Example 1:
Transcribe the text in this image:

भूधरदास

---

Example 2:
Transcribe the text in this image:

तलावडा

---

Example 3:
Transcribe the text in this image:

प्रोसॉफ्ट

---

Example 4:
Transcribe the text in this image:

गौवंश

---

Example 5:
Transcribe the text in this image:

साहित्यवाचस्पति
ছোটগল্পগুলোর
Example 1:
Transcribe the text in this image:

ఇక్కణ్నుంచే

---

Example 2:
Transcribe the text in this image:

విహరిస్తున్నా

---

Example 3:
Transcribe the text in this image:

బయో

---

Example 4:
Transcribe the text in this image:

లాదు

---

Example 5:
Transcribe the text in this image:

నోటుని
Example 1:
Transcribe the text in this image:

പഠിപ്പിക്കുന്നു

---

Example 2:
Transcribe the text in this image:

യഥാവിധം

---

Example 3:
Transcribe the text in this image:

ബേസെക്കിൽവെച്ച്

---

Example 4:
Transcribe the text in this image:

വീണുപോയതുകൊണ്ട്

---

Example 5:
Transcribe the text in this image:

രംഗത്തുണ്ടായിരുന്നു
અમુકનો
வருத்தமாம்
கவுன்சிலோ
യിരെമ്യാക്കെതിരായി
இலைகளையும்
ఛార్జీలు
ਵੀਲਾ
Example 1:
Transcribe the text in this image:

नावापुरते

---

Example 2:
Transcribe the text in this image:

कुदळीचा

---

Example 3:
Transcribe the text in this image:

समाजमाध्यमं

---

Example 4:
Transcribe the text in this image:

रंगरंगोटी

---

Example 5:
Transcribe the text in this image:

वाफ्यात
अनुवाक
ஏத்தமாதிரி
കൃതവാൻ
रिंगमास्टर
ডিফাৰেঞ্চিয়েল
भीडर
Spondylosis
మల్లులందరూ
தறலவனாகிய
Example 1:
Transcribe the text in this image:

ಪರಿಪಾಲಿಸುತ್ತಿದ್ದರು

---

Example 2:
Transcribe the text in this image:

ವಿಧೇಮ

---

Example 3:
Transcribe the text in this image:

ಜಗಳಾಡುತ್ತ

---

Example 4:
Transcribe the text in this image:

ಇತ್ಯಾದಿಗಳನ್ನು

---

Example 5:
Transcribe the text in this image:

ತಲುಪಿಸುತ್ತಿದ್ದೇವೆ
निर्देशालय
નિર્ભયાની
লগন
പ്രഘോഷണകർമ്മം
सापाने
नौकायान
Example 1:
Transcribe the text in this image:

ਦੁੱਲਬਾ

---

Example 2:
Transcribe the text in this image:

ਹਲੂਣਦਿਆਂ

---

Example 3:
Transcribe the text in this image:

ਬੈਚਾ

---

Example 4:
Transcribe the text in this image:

-------------------------

#### Task requirements
Copy all the records above exactly, missing none.

#### Response for this exercise
Example 1:
Transcribe the text in this image:

भूधरदास

---

Example 2:
Transcribe the text in this image:

तलावडा

---

Example 3:
Transcribe the text in this image:

प्रोसॉफ्ट

---

Example 4:
Transcribe the text in this image:

गौवंश

---

Example 5:
Transcribe the text in this image:

साहित्यवाचस्पति
ছোটগল্পগুলোর
Example 1:
Transcribe the text in this image:

ఇక్కణ్నుంచే

---

Example 2:
Transcribe the text in this image:

విహరిస్తున్నా

---

Example 3:
Transcribe the text in this image:

బయో

---

Example 4:
Transcribe the text in this image:

లాదు

---

Example 5:
Transcribe the text in this image:

నోటుని
Example 1:
Transcribe the text in this image:

പഠിപ്പിക്കുന്നു

---

Example 2:
Transcribe the text in this image:

യഥാവിധം

---

Example 3:
Transcribe the text in this image:

ബേസെക്കിൽവെച്ച്

---

Example 4:
Transcribe the text in this image:

വീണുപോയതുകൊണ്ട്

---

Example 5:
Transcribe the text in this image:

രംഗത്തുണ്ടായിരുന്നു
અમુકનો
வருத்தமாம்
கவுன்சிலோ
യിരെമ്യാക്കെതിരായി
இலைகளையும்
ఛార్జీలు
ਵੀਲਾ
Example 1:
Transcribe the text in this image:

नावापुरते

---

Example 2:
Transcribe the text in this image:

कुदळीचा

---

Example 3:
Transcribe the text in this image:

समाजमाध्यमं

---

Example 4:
Transcribe the text in this image:

रंगरंगोटी

---

Example 5:
Transcribe the text in this image:

वाफ्यात
अनुवाक
ஏத்தமாதிரி
കൃതവാൻ
रिंगमास्टर
ডিফাৰেঞ্চিয়েল
भीडर
Spondylosis
మల్లులందరూ
தறலவனாகிய
Example 1:
Transcribe the text in this image:

ಪರಿಪಾಲಿಸುತ್ತಿದ್ದರು

---

Example 2:
Transcribe the text in this image:

ವಿಧೇಮ

---

Example 3:
Transcribe the text in this image:

ಜಗಳಾಡುತ್ತ

---

Example 4:
Transcribe the text in this image:

ಇತ್ಯಾದಿಗಳನ್ನು

---

Example 5:
Transcribe the text in this image:

ತಲುಪಿಸುತ್ತಿದ್ದೇವೆ
निर्देशालय
નિર્ભયાની
লগন
പ്രഘോഷണകർമ്മം
सापाने
नौकायान
Example 1:
Transcribe the text in this image:

ਦੁੱਲਬਾ

---

Example 2:
Transcribe the text in this image:

ਹਲੂਣਦਿਆਂ

---

Example 3:
Transcribe the text in this image:

ਬੈਚਾ

---

Example 4:
Transcribe the text in this image:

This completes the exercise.